UNITED STATES—Since being on the airplane to Madrid, I’d reencountered poetry. I grabbed a few scraps from the shelf above my desk because we were going to read at a literary bar on Tuesday night. Already on the airplane, I took a few poems and did something to them I had not done in a long time, if at all, bring the process forward one additional draft or two.

Wherein the poetry is born on the page. By Saturday, Carmen had given me a number of gifts. Also among Carmen’s gifts were a notebook, which she gave me and said it was to write beautiful things. She herself has a poetic tendency, the night before she looked at the view from the balcony and transmitted it into a portrait of the sky, the stars, the dying day.

“She writes poems, but it is always the same poem,” he is of course very rational, having been educated in France.

That Saturday, before our walk to the Moorish tower I sat at the kitchen table distractedly copying out one of the verses from the plane that seemed to be growing away in the right direction. And in this kitchen version, after I finished a breakfast of toast and very strong coffee served in the kind of smallish mug that I like. In this way Spain is very much liking; they abound in the smaller cups that seem absent in America. One has to search long and patiently to find 8-ounce mugs. Even the chains like Burger King and McDonalds, which have come on strong, serve modestly sized beverages.

Carmen who talks prolifically and with emphasis kept apologizing. I assured her that quiet is no requite for poetry. For fiction, I may be at a quandary and need to hear the subtle thoughts and impulses. But taking a poem one draft farther in my brand-new note was to conduct a lively conversation meanwhile, while conjurging new flashes of poetry was the ideal method.
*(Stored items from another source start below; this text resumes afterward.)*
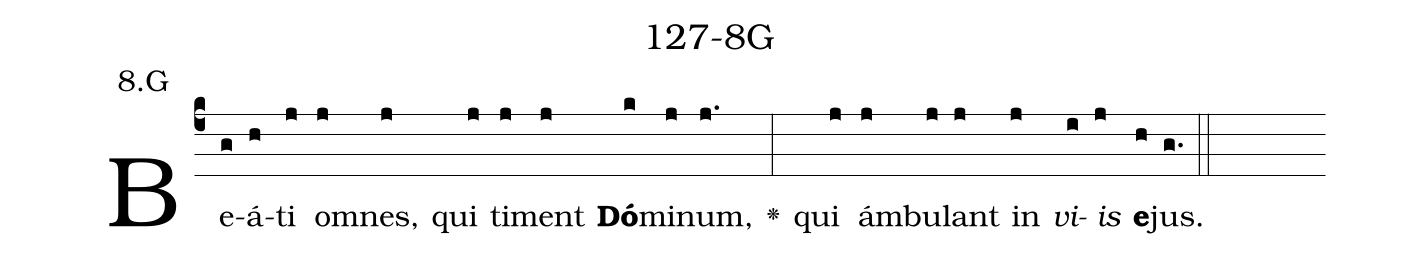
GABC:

name: 127-8G;
annotation: 8.G;
%%
(c4)Be(g)á(h)ti(j) om(j)nes,(j) qui(j) ti(j)ment(j) <b>Dó</b>(k)mi(j)num,(j.) <v>\greheightstar</v>(:) qui(j) ám(j)bu(j)lant(j) in(j) <i>vi</i>(i)<i>is</i>(j) <b>e</b>(h)jus.(g.) (::)


%E(j) u(j) o(i) u(j) a(h) e.(g.) (::)
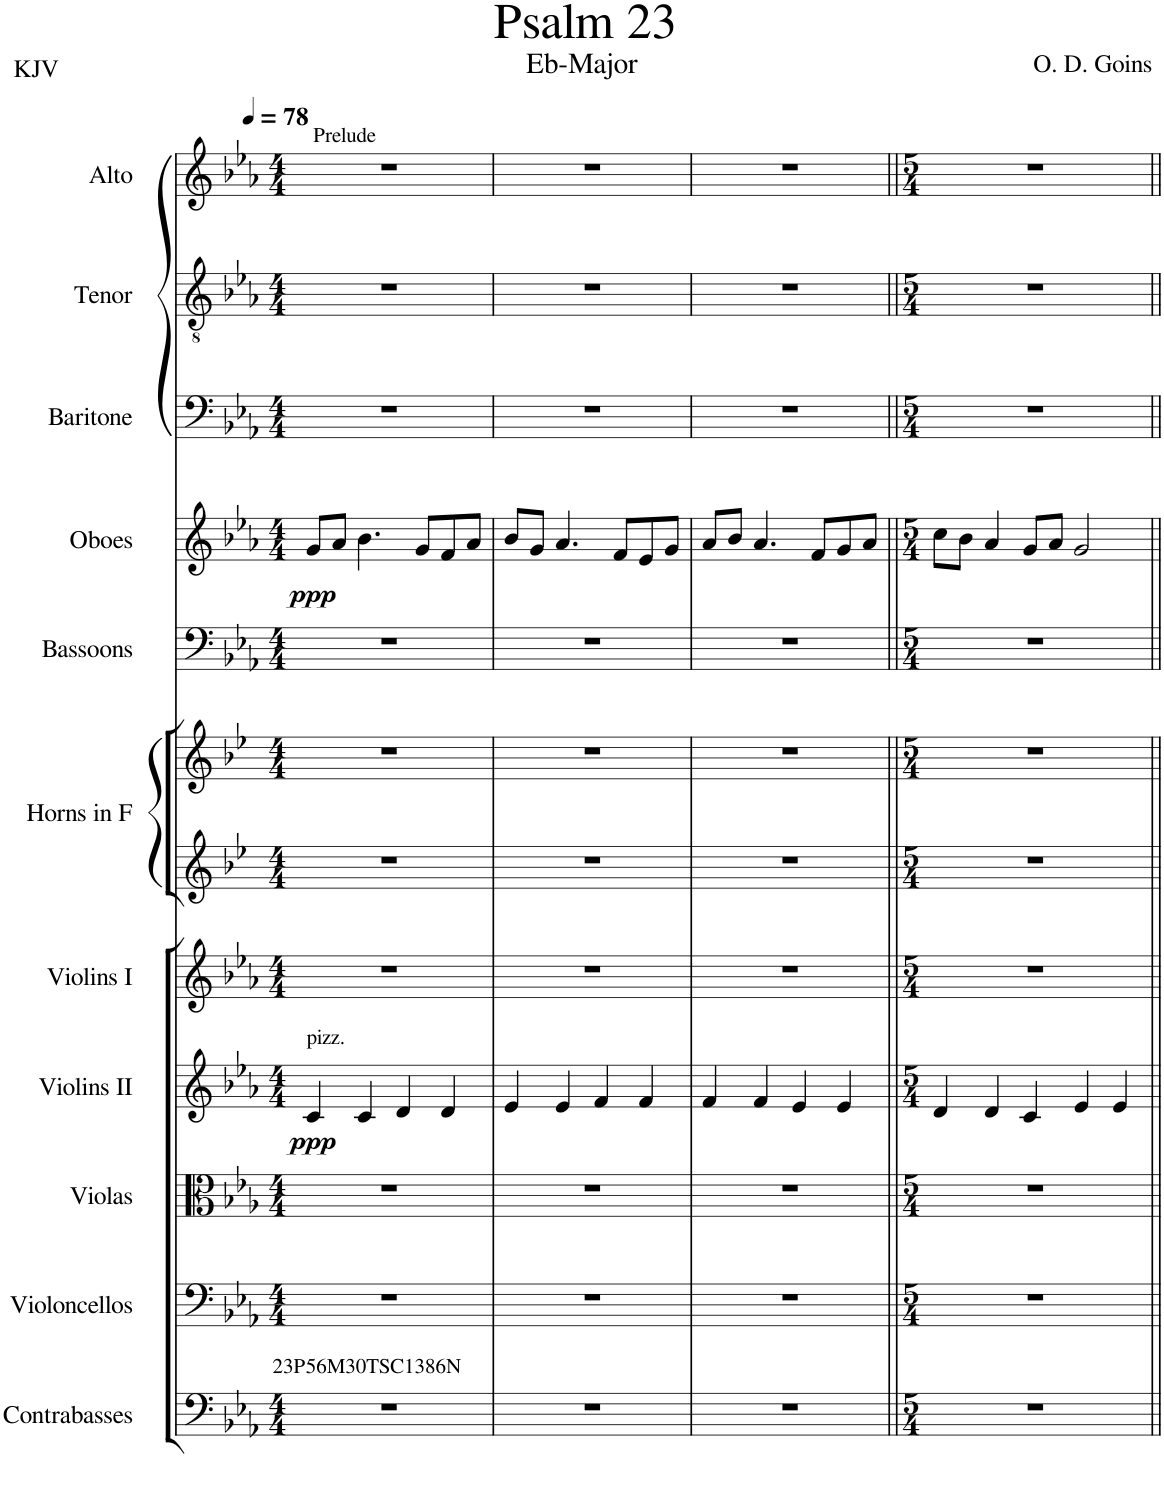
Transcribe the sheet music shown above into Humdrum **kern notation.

**kern	**kern	**kern	**kern	**dynam	**kern	**kern	**kern	**kern	**kern	**dynam	**kern	**kern	**kern
*part11	*part10	*part9	*part8	*part8	*part7	*part6	*part6	*part5	*part4	*part4	*part3	*part2	*part1
*staff12	*staff11	*staff10	*staff9	*staff9	*staff8	*staff7	*staff6	*staff5	*staff4	*staff4	*staff3	*staff2	*staff1
*I"Contrabasses	*I"Violoncellos	*I"Violas	*I"Violins II	*	*I"Violins I	*I"Horns in F	*	*I"Bassoons	*I"Oboes	*	*I"Baritone	*I"Tenor	*I"Alto
*I'Cb.	*I'Vc.	*I'Vla.	*I'Vln. II	*	*I'Vln. I	*	*	*I'Bsn.	*I'Ob.	*	*I'Bar.	*I'T.	*I'A.
*clefF4	*clefF4	*clefC3	*clefG2	*	*clefG2	*clefG2	*clefG2	*clefF4	*clefG2	*	*clefF4	*clefGv2	*clefG2
*Trd7c12	*	*	*	*	*	*Trd4c7	*Trd4c7	*	*	*	*	*	*
*k[b-e-a-]	*k[b-e-a-]	*k[b-e-a-]	*k[b-e-a-]	*	*k[b-e-a-]	*k[b-e-]	*k[b-e-]	*k[b-e-a-]	*k[b-e-a-]	*	*k[b-e-a-]	*k[b-e-a-]	*k[b-e-a-]
*M4/4	*M4/4	*M4/4	*M4/4	*	*M4/4	*M4/4	*M4/4	*M4/4	*M4/4	*	*M4/4	*M4/4	*M4/4
*MM78	*MM78	*MM78	*MM78	*	*MM78	*MM78	*MM78	*MM78	*MM78	*	*MM78	*MM78	*MM78
=1	=1	=1	=1	=1	=1	=1	=1	=1	=1	=1	=1	=1	=1
!	!	!	!	!	!	!	!	!	!	!	!	!	!LO:TX:a:t=Prelude
!	!	!	!LO:TX:a:t=pizz.	!	!	!	!	!	!	!	!	!	!
!LO:TX:a:t=23P56M30TSC1386N	!	!	!	!	!	!	!	!	!	!	!	!	!
!	!	!	!	!LO:DY:b	!	!	!	!	!	!LO:DY:b	!	!	!
1r	1r	1r	4c/	ppp	1r	1r	1r	1r	8g/L	ppp	1r	1r	1r
.	.	.	.	.	.	.	.	.	8a-/J	.	.	.	.
.	.	.	4c/	.	.	.	.	.	4.b-\	.	.	.	.
.	.	.	4d/	.	.	.	.	.	.	.	.	.	.
.	.	.	.	.	.	.	.	.	8g/L	.	.	.	.
.	.	.	4d/	.	.	.	.	.	8f/	.	.	.	.
.	.	.	.	.	.	.	.	.	8a-/J	.	.	.	.
=2	=2	=2	=2	=2	=2	=2	=2	=2	=2	=2	=2	=2	=2
1r	1r	1r	4e-/	.	1r	1r	1r	1r	8b-/L	.	1r	1r	1r
.	.	.	.	.	.	.	.	.	8g/J	.	.	.	.
.	.	.	4e-/	.	.	.	.	.	4.a-/	.	.	.	.
.	.	.	4f/	.	.	.	.	.	.	.	.	.	.
.	.	.	.	.	.	.	.	.	8f/L	.	.	.	.
.	.	.	4f/	.	.	.	.	.	8e-/	.	.	.	.
.	.	.	.	.	.	.	.	.	8g/J	.	.	.	.
=3	=3	=3	=3	=3	=3	=3	=3	=3	=3	=3	=3	=3	=3
1r	1r	1r	4f/	.	1r	1r	1r	1r	8a-/L	.	1r	1r	1r
.	.	.	.	.	.	.	.	.	8b-/J	.	.	.	.
.	.	.	4f/	.	.	.	.	.	4.a-/	.	.	.	.
.	.	.	4e-/	.	.	.	.	.	.	.	.	.	.
.	.	.	.	.	.	.	.	.	8f/L	.	.	.	.
.	.	.	4e-/	.	.	.	.	.	8g/	.	.	.	.
.	.	.	.	.	.	.	.	.	8a-/J	.	.	.	.
=4||	=4||	=4||	=4||	=4||	=4||	=4||	=4||	=4||	=4||	=4||	=4||	=4||	=4||
*M5/4	*M5/4	*M5/4	*M5/4	*	*M5/4	*M5/4	*M5/4	*M5/4	*M5/4	*	*M5/4	*M5/4	*M5/4
4%5r	4%5r	4%5r	4d/	.	4%5r	4%5r	4%5r	4%5r	8cc\L	.	4%5r	4%5r	4%5r
.	.	.	.	.	.	.	.	.	8b-\J	.	.	.	.
.	.	.	4d/	.	.	.	.	.	4a-/	.	.	.	.
.	.	.	4c/	.	.	.	.	.	8g/L	.	.	.	.
.	.	.	.	.	.	.	.	.	8a-/J	.	.	.	.
.	.	.	4e-/	.	.	.	.	.	2g/	.	.	.	.
.	.	.	4e-/	.	.	.	.	.	.	.	.	.	.
=||	=||	=||	=||	=||	=||	=||	=||	=||	=||	=||	=||	=||	=||
*-	*-	*-	*-	*-	*-	*-	*-	*-	*-	*-	*-	*-	*-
Somehow love came up. Fernando remembered in France, he broke up with a beautiful girl because he told her that he did not plan to marry her. She records and destroyed his record and tape collection. She cut up his Bob Dylan records and later ripped off his stuff including a brand-new slow cooker, when a friend gave her the key to their apartment.

“Amour vache the French call it, puta amour,” Francisco says. “It has happened to be a few times in my life.”

He doesn’t believe in finding the love of one’s life, stressing, “It is the product of one’s brain and chemicals.”

Carmen has had some rough experiences in that area, but still believes in love. Her philosophy is “You cannot become sad because of what other people,” and “you must live life.”

The good strong coffee fueled much conversation. Meanwhile Carmen brought out a book over a hundred years old, illustrated by amazingly detailed engravings, that captured volume, light and a shadow. Meanwhile, Fernando lovingly prepared the midday meal, doing something of the rice and removing the scaly fins from the shrimp, combined with rice and saffron which turns out to be purple.

Carmen pulled out a book of poems by Antonio Machado, admired for his elegant plainness. It made fine bedside reading. The choice of book for an author going on a trip is often a matter for care and introspection. For the trip to Spain the choice was obvious: no book. The trip would offer its own books.

By the little cellphone, I contacted my friend and our host in Las Rozas. We would meet on Sunday. Carmen immediately thought the bus trip to Madrid which would include the chocolate and churros, but it was not to be. It ascertained the different, contrasting characters of Fernando and Carmen. He would drop us at the bus stop, and once the bus came, he would go back to his workshop and the the ongoing retiling of the Jacuzzi.